In a TED conference some years ago, Wade Davis, an eminent anthropologist of the National Geographic Society, began his talk on the necessity for cultural pluralism by reminding his predominantly western audience that “the world in which we live does not exist in some absolute sense, but is just one model of reality.” A considerably less subtle counterpoint to this argument – touted, audaciously, as an extension of it – can be seen in the politics of some of our right-wing regional(ist?) parties. These people are driven by a hard-line cultural nationalism, threatened by the invasion of their capital cities by opportunistic literates from other states. Their ideologies and campaign policies are centered on the perceived superiority of the local language and culture. To that end, they elevate a few carefully chosen, suitably conservative artefacts – appropriate pieces of literature, music, architecture, history and art – as a representation of that culture and language, ignoring more inclusive others, resulting in an insecure and incomplete concoction that is naively force-fed to people as if an ailing collective consciousness were being medicated. And by means of rallies, media outings and self-righteous vandalism, they seek to equate xenophobia with moral authority.

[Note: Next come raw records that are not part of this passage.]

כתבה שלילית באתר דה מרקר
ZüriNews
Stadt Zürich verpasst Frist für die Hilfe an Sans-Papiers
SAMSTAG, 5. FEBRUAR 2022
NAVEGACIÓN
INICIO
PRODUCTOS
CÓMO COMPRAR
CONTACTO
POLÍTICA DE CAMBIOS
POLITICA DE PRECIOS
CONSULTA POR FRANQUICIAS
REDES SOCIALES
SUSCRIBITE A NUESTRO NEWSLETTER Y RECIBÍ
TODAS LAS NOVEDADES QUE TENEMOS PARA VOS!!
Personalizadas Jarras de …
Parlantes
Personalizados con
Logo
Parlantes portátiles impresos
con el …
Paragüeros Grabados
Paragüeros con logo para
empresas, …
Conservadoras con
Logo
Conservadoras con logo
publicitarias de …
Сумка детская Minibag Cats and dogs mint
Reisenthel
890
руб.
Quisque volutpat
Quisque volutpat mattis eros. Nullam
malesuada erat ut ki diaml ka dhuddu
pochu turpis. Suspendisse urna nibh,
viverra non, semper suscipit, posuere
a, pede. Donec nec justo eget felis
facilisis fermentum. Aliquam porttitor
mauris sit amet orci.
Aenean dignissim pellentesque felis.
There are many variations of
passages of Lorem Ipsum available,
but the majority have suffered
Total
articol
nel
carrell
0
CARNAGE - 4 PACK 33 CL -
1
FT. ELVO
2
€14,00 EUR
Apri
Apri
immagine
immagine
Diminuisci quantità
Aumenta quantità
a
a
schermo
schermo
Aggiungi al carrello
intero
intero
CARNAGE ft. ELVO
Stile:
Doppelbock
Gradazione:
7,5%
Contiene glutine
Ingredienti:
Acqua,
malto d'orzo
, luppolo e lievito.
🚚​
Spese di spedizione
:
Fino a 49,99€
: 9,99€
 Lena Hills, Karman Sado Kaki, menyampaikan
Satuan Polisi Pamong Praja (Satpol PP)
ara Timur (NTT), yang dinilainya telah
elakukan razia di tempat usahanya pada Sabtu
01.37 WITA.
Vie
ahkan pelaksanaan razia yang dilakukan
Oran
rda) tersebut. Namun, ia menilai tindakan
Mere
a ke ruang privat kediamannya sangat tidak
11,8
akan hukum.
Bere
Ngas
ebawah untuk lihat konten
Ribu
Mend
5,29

Frighteningly, they sometimes succeed. In my own early days in Bangalore, before I had figured out the basics of Kannada, I've gotten into several unpleasant confrontations with drunk auto drivers out to practice their store-bought chauvinism on hapless newcomers. I've been yelled at and even attacked by the odd traffic cop or rash driver who dislikes my insufficient English, Hindi or Tamil. Most uncool.
The point, however, is that popular culture cannot be curated by anyone. While it is true that language loss contributes to a proportionate loss of variety in the world, it is also true that the preservation of one's own culture cannot be achieved via the destruction of another's. If people are to latch onto a good thing, it needs to be treated like a good thing. Language cannot be caged and bound within the narrow confines of a singular vision. It is a fluid, plasmatic, growing animal, at the heart of which is the simple need to communicate and entertain, whatever means such communication might take. (As his TED talk ended, Davis went on to say, to sustained applause: “We at the National Geographic believe that politicians will never accomplish anything. We think that polemics are not persuasive, but that storytelling can change the world.”)
And so it is that the way of accomplishing anything, of making cultures persuasive, and the way the world is constantly being changed – as lingo-neutral younger generations, as well as my Delhi friends, will testify – is by making the local more global, by turning the patriarchal into patois, and by weaving a good story around it. Languages keep growing or receding or seeding, spreading like a virus or dying like flies in the summer heat. And if they are to sustain cultures and stay strong, we must on the one hand stop resisting their metamorphosis and become intrepid polyglots, while, on the other, create exciting vehicles for their propagation. We must embrace diversity and – not to put too fine a point on it – solpa adjust maadi.